Yu Darvish is a legitimate comeback candidate. When Darvish first arrived to Chicago, he was a bit overwhelmed by the Cubs and Chicago as a whole. With a year under his belt and a finally healthy and strong physique, Darvish could return to his prime Texas Rangers form. Darvish’s 4.95 ERA was the worst of his career but he was still striking out batters at 11.0 K/9 giving fans hope that this contract is not a bust. Rounding out the rotation is Quintana. Although the Cubs overpaid for Q, he has not been completely atrocious. Last year, he pitched to a ho-hum 4.03 ERA over 174 innings. He may not ever be what the Cubs paid for but there are certainly worse starters who round out rotations across the league. As a whole, if the rotation can stay healthy, these veterans will rely on their baseball IQ and deception to keep hitters off balance all year and this will be a key to their success.
- Steve Cishek, RHP
- Pedro Strop, RHP
- Carl Edwards Jr., RHP
- Brad Brach, RHP
- Brandon Kintzler, RHP
- Mike Montgomery, LHP
- Tyler Chatwood, RHP
- Randy Rosario, LHP
The Cubs bullpen was a strong point in 2018 despite any dazzling names and an injury-riddled season from Brandon Morrow.

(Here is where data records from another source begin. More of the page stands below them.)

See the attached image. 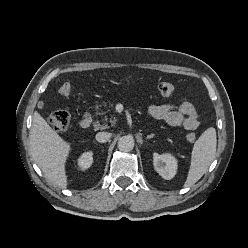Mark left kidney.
I'll list each match as a JSON object with an SVG mask.
<instances>
[{"mask_svg":"<svg viewBox=\"0 0 248 248\" xmlns=\"http://www.w3.org/2000/svg\"><path fill=\"white\" fill-rule=\"evenodd\" d=\"M153 166L160 176L168 180L176 175L178 164L176 158L170 153H154Z\"/></svg>","mask_w":248,"mask_h":248,"instance_id":"obj_1","label":"left kidney"}]
</instances>
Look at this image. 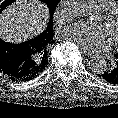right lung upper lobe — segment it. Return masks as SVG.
<instances>
[{
    "instance_id": "right-lung-upper-lobe-1",
    "label": "right lung upper lobe",
    "mask_w": 118,
    "mask_h": 118,
    "mask_svg": "<svg viewBox=\"0 0 118 118\" xmlns=\"http://www.w3.org/2000/svg\"><path fill=\"white\" fill-rule=\"evenodd\" d=\"M53 20L50 19L47 29L40 35L31 40L36 53V70L42 72L47 66V56L51 44L53 43Z\"/></svg>"
}]
</instances>
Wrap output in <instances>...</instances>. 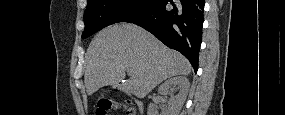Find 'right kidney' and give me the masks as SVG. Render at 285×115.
Wrapping results in <instances>:
<instances>
[{
  "label": "right kidney",
  "instance_id": "obj_1",
  "mask_svg": "<svg viewBox=\"0 0 285 115\" xmlns=\"http://www.w3.org/2000/svg\"><path fill=\"white\" fill-rule=\"evenodd\" d=\"M177 86L179 91L175 96L168 98L167 106L163 108L160 115H178L184 101L186 99L190 86L189 80L184 76L173 77L166 80L159 86V94L167 95L171 87ZM158 107L155 104H150L148 107V115H159Z\"/></svg>",
  "mask_w": 285,
  "mask_h": 115
}]
</instances>
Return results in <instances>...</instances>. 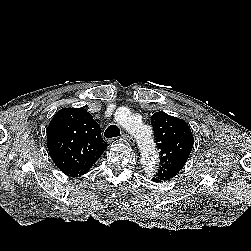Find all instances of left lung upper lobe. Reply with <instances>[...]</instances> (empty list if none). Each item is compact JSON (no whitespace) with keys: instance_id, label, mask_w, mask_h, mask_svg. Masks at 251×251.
Here are the masks:
<instances>
[{"instance_id":"left-lung-upper-lobe-1","label":"left lung upper lobe","mask_w":251,"mask_h":251,"mask_svg":"<svg viewBox=\"0 0 251 251\" xmlns=\"http://www.w3.org/2000/svg\"><path fill=\"white\" fill-rule=\"evenodd\" d=\"M154 138L160 149V167L154 175L159 182L174 178L183 168L193 146V135L188 124L164 112L151 117Z\"/></svg>"}]
</instances>
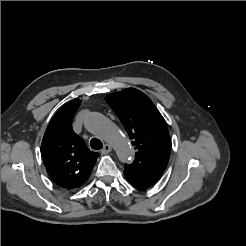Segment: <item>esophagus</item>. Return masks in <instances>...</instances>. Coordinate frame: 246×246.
<instances>
[{
  "label": "esophagus",
  "mask_w": 246,
  "mask_h": 246,
  "mask_svg": "<svg viewBox=\"0 0 246 246\" xmlns=\"http://www.w3.org/2000/svg\"><path fill=\"white\" fill-rule=\"evenodd\" d=\"M112 151V147L109 144H105L103 149L101 150L102 154H108Z\"/></svg>",
  "instance_id": "1"
}]
</instances>
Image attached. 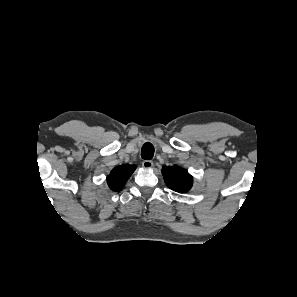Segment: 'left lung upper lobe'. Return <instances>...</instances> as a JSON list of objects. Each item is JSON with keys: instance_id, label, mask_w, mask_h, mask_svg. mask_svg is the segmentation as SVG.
<instances>
[{"instance_id": "5c2ea615", "label": "left lung upper lobe", "mask_w": 297, "mask_h": 297, "mask_svg": "<svg viewBox=\"0 0 297 297\" xmlns=\"http://www.w3.org/2000/svg\"><path fill=\"white\" fill-rule=\"evenodd\" d=\"M162 174L167 186L179 193H185L192 187V176L187 170L177 166L163 167Z\"/></svg>"}]
</instances>
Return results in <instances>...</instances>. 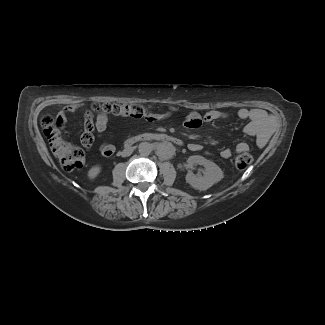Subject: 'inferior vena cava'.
Instances as JSON below:
<instances>
[{"label": "inferior vena cava", "mask_w": 325, "mask_h": 325, "mask_svg": "<svg viewBox=\"0 0 325 325\" xmlns=\"http://www.w3.org/2000/svg\"><path fill=\"white\" fill-rule=\"evenodd\" d=\"M133 152V149L132 148H126L122 151V156L123 157H126V156H130Z\"/></svg>", "instance_id": "obj_1"}]
</instances>
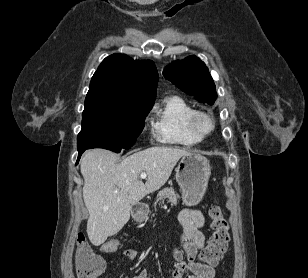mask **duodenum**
<instances>
[{"instance_id": "410a0bca", "label": "duodenum", "mask_w": 308, "mask_h": 278, "mask_svg": "<svg viewBox=\"0 0 308 278\" xmlns=\"http://www.w3.org/2000/svg\"><path fill=\"white\" fill-rule=\"evenodd\" d=\"M148 210V205L144 202L138 203L133 211V217L136 221H140L144 218Z\"/></svg>"}]
</instances>
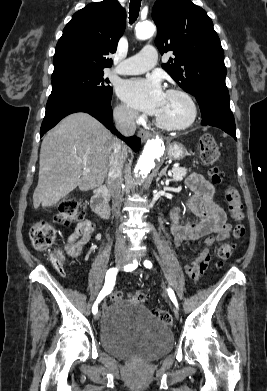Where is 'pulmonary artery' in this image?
Returning <instances> with one entry per match:
<instances>
[{"mask_svg":"<svg viewBox=\"0 0 267 391\" xmlns=\"http://www.w3.org/2000/svg\"><path fill=\"white\" fill-rule=\"evenodd\" d=\"M157 50L152 45H146L136 55L123 60L114 72L121 75L143 73L155 66L157 62Z\"/></svg>","mask_w":267,"mask_h":391,"instance_id":"e3ab8cb5","label":"pulmonary artery"}]
</instances>
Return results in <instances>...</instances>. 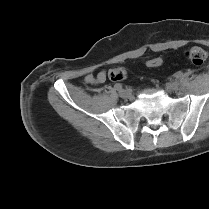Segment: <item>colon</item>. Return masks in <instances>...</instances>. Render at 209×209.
<instances>
[{
	"label": "colon",
	"instance_id": "1",
	"mask_svg": "<svg viewBox=\"0 0 209 209\" xmlns=\"http://www.w3.org/2000/svg\"><path fill=\"white\" fill-rule=\"evenodd\" d=\"M186 58L195 66H203L208 58V53L201 47L195 46L186 52ZM163 60L159 57L147 60L146 65L150 68L161 66ZM127 72L124 68H113L109 70L108 77L112 81H122L126 78Z\"/></svg>",
	"mask_w": 209,
	"mask_h": 209
}]
</instances>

Cubs fans should have faith in a bullpen in which three arms (Edwards Jr., Strop, Cishek) threw over 50 innings and kept their ERA below 3.00. Although ERA is not the best measure of a relief pitcher, these three pitchers also tallied high strikeout numbers which bodes well for their success. Brach is a veteran arm on a cheap contract but is capable of having success in the late innings. After his trade to the Braves last year, Brach posted a 1.52 ERA and struck out 22 batters. Kintzler and Chatwood both struggled with control last year, Chatwood especially. The Cubs are not looking for these guys to be studs, they just need them to walk reasonably less batters to keep their spot in a bullpen that could be a revolving door this year. 2016 World Series hero Mike Montgomery is a mainstay in the Cubs bullpen and will continue to work as a spot starter as well as mid to late reliever. Last year he accumulated a 3.99 ERA over 124.0 IP. Randy Rosario made the squad after beating out other relievers Kyle Ryan and Allen Webster. Rosario, 24, pitched 46.2 innings last year and although did not strike out a lot of batters (5.8 K/9) found success with the North Side.
Injured List/Restricted List:
- Team MVP: Kris Bryant
- Team Cy Young: Jon Lester
- X-factor: Yu Darvish
- Final Record: 94-68, 1st place NL Central
If the Cubs offense can recapture its 2018 first half performance and the rotation can capture the success of the starters’ primes, the Cubs will be in tremendous shape. The NL Central is among baseball’s toughest divisions in 2019 and the Cubs quest to recapture the top of the NL Central will be rivaled by the Brewers and Cardinals and maybe even the Reds. Key contributors, Bryant and Darvish, must stay healthy and lead a Cub club to the success found in 2016 season. The Cubs may be aging, but they have plenty of talent to pull off another special season under Joe Maddon and Theo Epstein. If the Cubs are in contention and in need of another big league player(s), look for them to flip what prospects they can in effort to strongly push towards the 2019 postseason. The Cubs have the peaces; it is up to them whether they silence the doubt that surrounds them. Look for a competitive ball club from Chicago this season in what is a pivotal season for the franchise as a whole.